И прежде, чем поинтересоваться причиной вызова, рассказала, что у нее тоже есть собака пудель, беспородная кошка, муж Ваня и двое детей младшего школьного возраста. Сообщила, что имя-отчество ее Зинаида Васильевна, но муж, свекор и все остальные зовут ее просто Зинуля. Наконец вспомнила, зачем она тут:
— Так у кого здесь что случилось?
Мы наперебой стали объяснять. Несмотря на суммарную сбивчивость, она все поняла. Осмотрела мой живот, потрогала — мизинцем с ногтем, наманикюренным и остро заточенным, как будто специально подготовленным для вытаскивания клещей. Я подумал, что она сейчас же этот природный инструмент и употребит в дело. Но она пальчик отвела, а клещом восхитилась, как до того собакой:
— Ой, какой аферист! Супер! И как же ты туда, паразит, залез? И вылезать, наверное, не хочешь. А зачем? Тепло тебе там, уютно, сытно. Ну, ничего, — пообещала, — у нас не засидишься.

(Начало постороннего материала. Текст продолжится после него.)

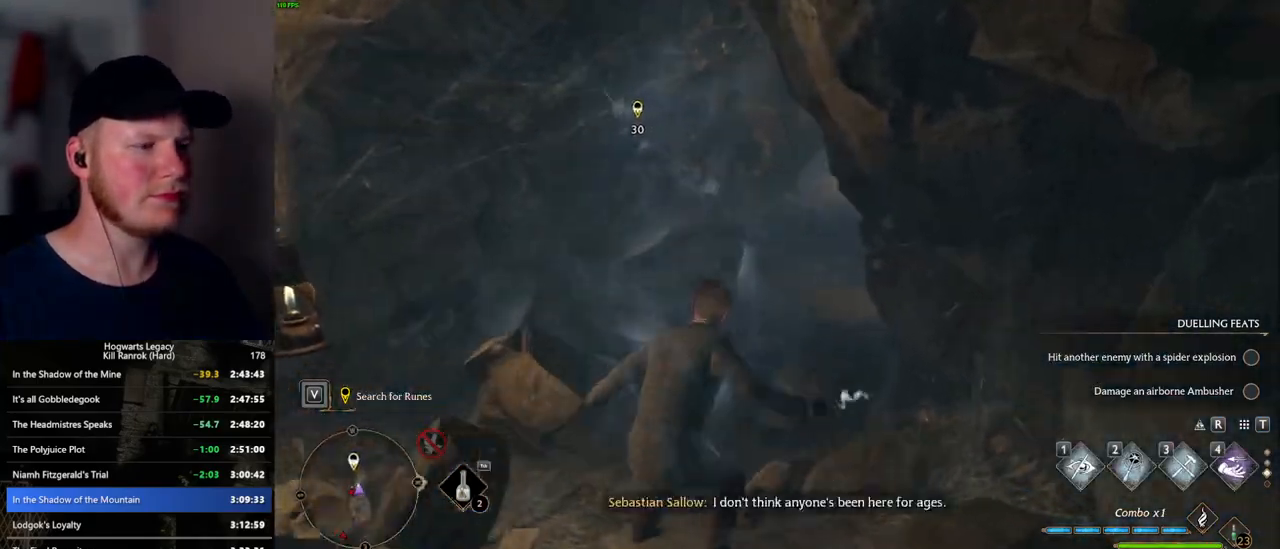
{"keys": ["w"], "mouse": [], "events": [[467, "space", "up"]]}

И говорит уже не клещу, а мне:
— Ну что ж, собирайтесь, поедем в больничку.
— Зачем? — удивился я.
— Ну а как же. Вы же не хотите умереть от энцефалита.
— Не хочу.
— Значит, надо ехать.
— Но почему ехать? Разве вы не можете сделать что-то на месте?
— А что именно?
— Ясно что. Вынуть клеща. Это что, такое сложное дело? У вас же, наверное, есть для этого медицинское образование, опыт.
— Все у меня есть, я фельдшер со стажем. Не врач, но тоже кое на что способна. Но вот стерильных инструментов у меня нет. А без стерильных инструментов такие вещи не делаются. Вы со мной согласны?
Я был согласен, но посмел выразить недоумение.
— А что, стерильные инструменты — разве это проблема?
— Ну конечно, проблема, вы же не хотите умереть от заражения крови. Мне кажется, даже и в вашем возрасте это не очень приятно. Вы со мной согласны?
Я опять согласился, что и от заражения крови умереть не хочу. Если правду сказать, я вообще-то ни от чего не хочу, хотя понимаю, что отчего-то все же придется. Но желательно в другой раз. Хотя в другой раз желательно тоже не будет.
— Но все-таки, — попробовал я рассуждать логично, — если у вас с собой нет никакого стерильного инструмента, давайте обойдемся домашними возможностями. Возьмем простую иголку, прокипятим, вот вам и стерильный инструмент.